» **Pagina**:
★ ★ ★ ★ ★ ★ ★

LA CORTE SUPREMA DI CASSAZIONE

SEZIONE SESTA CIVILE

SOTTOSEZIONE L

Composta dagli Ill.mi Sigg.ri Magistrati:

Dott. CURZIO Pietro – Presidente –

Dott. DORONZO Adriana – Consigliere –

Dott. ARIENZO Rosa – rel. Consigliere –

Dott. ESPOSITO Lucia – Consigliere –

Dott. FERNANDES Giulio – Consigliere –

ha pronunciato la seguente:

ORDINANZA

sul ricorso 21547-2014 proposto da:

MINISTERO DELL’ISTRUZIONE UNIVERSITA’ E RICERCA, – C.F. (OMISSIS), in

persona del Ministro pro tempore, elettivamente domiciliato in ROMA,

VIA DEI PORTOGHESI 12, presso l’AVVOCATURA GENERALE DELLO STATO, che

lo rappresenta e difende ope legis;

– ricorrente –

contro

M.D., elettivamente domiciliata in ROMA, VIA TACITO 23,

presso lo studio dell’avvocato CINZIA DE MICHELI, che la rappresenta

e difende unitamente e disgiuntamente all’avvocato ROBERTO

CARAPELLE;

– controricorrente –

avverso la sentenza n. 149/2014 della CORTE D’APPELLO di TORINO,

depositata il 17/03/2014;

udita la relazione della causa svolta nella camera di consiglio non

partecipata del 19/07/2017 dal Consigliere Dott. ROSA ARIENZO.

★ ★ ★ ★ ★ ★ ★

» **Elenco estratto**:
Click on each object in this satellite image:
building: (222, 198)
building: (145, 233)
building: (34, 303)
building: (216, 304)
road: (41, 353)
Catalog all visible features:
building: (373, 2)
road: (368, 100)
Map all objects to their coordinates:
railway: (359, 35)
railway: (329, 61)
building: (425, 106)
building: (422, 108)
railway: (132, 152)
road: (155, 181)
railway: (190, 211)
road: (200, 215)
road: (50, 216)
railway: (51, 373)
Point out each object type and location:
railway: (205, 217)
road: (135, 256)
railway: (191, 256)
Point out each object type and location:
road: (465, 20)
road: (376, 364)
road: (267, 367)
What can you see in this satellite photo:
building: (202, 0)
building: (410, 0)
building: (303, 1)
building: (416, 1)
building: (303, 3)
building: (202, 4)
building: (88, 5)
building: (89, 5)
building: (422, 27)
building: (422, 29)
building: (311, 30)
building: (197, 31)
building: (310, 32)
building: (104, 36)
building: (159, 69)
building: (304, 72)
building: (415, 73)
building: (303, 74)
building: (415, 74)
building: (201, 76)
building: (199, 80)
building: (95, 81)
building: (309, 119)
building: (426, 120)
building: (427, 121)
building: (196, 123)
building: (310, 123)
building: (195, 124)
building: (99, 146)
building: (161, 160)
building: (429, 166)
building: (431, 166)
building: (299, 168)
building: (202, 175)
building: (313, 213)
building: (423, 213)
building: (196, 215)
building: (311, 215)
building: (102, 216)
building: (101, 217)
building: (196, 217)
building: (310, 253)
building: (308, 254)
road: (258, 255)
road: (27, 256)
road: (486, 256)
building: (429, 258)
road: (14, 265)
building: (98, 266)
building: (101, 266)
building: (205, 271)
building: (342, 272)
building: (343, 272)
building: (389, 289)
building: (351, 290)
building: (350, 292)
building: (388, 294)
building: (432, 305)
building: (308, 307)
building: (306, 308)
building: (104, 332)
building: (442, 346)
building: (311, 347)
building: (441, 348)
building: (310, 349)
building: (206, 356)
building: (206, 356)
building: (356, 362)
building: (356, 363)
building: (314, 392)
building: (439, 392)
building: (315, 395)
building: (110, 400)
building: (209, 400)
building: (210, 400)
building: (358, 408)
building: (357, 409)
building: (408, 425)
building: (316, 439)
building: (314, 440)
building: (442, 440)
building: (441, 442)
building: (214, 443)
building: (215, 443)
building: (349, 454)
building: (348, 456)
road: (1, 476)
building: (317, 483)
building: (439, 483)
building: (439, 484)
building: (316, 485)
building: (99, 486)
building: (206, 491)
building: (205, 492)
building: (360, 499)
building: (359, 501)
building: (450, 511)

★ ★ ★ ★ ★ ★ ★

» **Esercizi**:
a - Trascrivi dall'ordinanza, senza alcuna modifica, tutto il tratto che va da "depositata il 17/03/2014;" giù fino a "Dott. ROSA ARIENZO.".
b - In quale data si è tenuta la camera di consiglio non partecipata menzionata nell'ordinanza?
c - Riporta tutti i magistrati che, secondo l'ordinanza, compongono il collegio.

» **Risultati per esercizio**:
a -
depositata il 17/03/2014;

udita la relazione della causa svolta nella camera di consiglio non

partecipata del 19/07/2017 dal Consigliere Dott. ROSA ARIENZO.

b - Il 19/07/2017.

c -
Dott. CURZIO Pietro
Dott. DORONZO Adriana
Dott. ARIENZO Rosa
Dott. ESPOSITO Lucia
Dott. FERNANDES Giulio